Unnamed: 0,Name,Score
school1,Mark,90
school2,Elon,92
school1,Tim,85


In [34]:
#Take a look at that again, that the colon means that we want to get all of the rows, and the list and the second argument
#position is the list of the columns that we want to get back.

In [35]:
#That's selecting and projecting data from a DataFrame based on row and column labels. The key concepts to remember are that
#rows and columns are really just for our benefit. Underneath this is just a two-axis labeled array, and transposing the
#columns is easy. Also consider the issue of chaining carefully and try to avoid it, as it can cause some unpredictable results,
#where your intent was to obtain a different view of the data, but instead Pandas returns to you a copy. 
#Before we leave the discussion of accessing data in DataFrames, let's talk about dropping data. It's easy to delete data in
#series and DataFrames, and we can use the drop function to do so. This function takes a single parameter, which is the index or
#row label to draw. This another tricky place for new users. The drop function doesn't actually change the DataFrame by default,
#instead the drop function returns to you a copy of the DataFrame with the given rows removed.
df.drop('school1') 

Unnamed: 0,Name,Class,Score
school2,Elon,Math,92


In [36]:
#But if we look at our original DataFrame, we see the data is actually still intact:
df


Unnamed: 0,Name,Class,Score
school1,Mark,Physics,90
school2,Elon,Math,92
school1,Tim,Chemistry,85


In [37]:
#Drop has two interesting optional parameters. The first is called in-place, and if it's set to true, the DataFrame will be
#updated in place instead of a copy being returned. The second parameter is the axes, which should be dropped. By default this
#value is 0, indicating the row axis. But you can change it to 1 if you wanted to drop a column. 
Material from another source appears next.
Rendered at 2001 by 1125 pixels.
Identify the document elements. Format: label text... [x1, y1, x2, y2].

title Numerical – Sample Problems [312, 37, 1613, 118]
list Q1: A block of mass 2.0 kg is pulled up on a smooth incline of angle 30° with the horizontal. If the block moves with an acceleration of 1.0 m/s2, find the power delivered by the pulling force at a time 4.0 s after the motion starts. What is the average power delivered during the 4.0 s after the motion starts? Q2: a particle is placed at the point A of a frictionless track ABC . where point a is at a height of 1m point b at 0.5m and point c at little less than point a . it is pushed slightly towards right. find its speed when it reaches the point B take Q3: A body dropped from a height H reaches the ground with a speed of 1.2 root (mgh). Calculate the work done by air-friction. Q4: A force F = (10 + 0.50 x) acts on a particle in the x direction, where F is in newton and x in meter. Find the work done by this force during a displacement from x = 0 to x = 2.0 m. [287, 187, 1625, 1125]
#For example, let's make a copy of the DataFrame using the .copy() function. 
copy_df = df.copy()
#Now let's drop the name column in this copy
copy_df.drop('Name', inplace=True, axis=1)
copy_df


Unnamed: 0,Class,Score
school1,Physics,90
school2,Math,92
school1,Chemistry,85


In [38]:
#There is a second way to drop a column, and that's directly through the use of the indexing operator, using the del keyword.
#This way I'm dropping data, however, takes immediate effect on the DataFrame and does not return a view.
del copy_df['Class']
copy_df


Unnamed: 0,Score
school1,90
school2,92
school1,85


In [39]:
#Finally, adding a new column to the DataFrame is as easy as signing it to some value using the indexing operator. For instance,
#if we wanted to add a class ranking column with default value of None, we could do so by using the assignment operator after
#the square brackets. This broadcasts the default value to the new column immediately:
df['ClassRanking'] = None
df

Unnamed: 0,Name,Class,Score,ClassRanking
school1,Mark,Physics,90,
school2,Elon,Math,92,
school1,Tim,Chemistry,85,


#In this lecture, you've learned about the data structure you'll use the most in pandas, the DataFrame. The DataFrame is indexed both by row and column, and you can easily select individual rows and project the columns you're interested in, using the familiar indexing methods from the Series class. You'll be gaining a lot of experience with the DataFrame in the content more to come.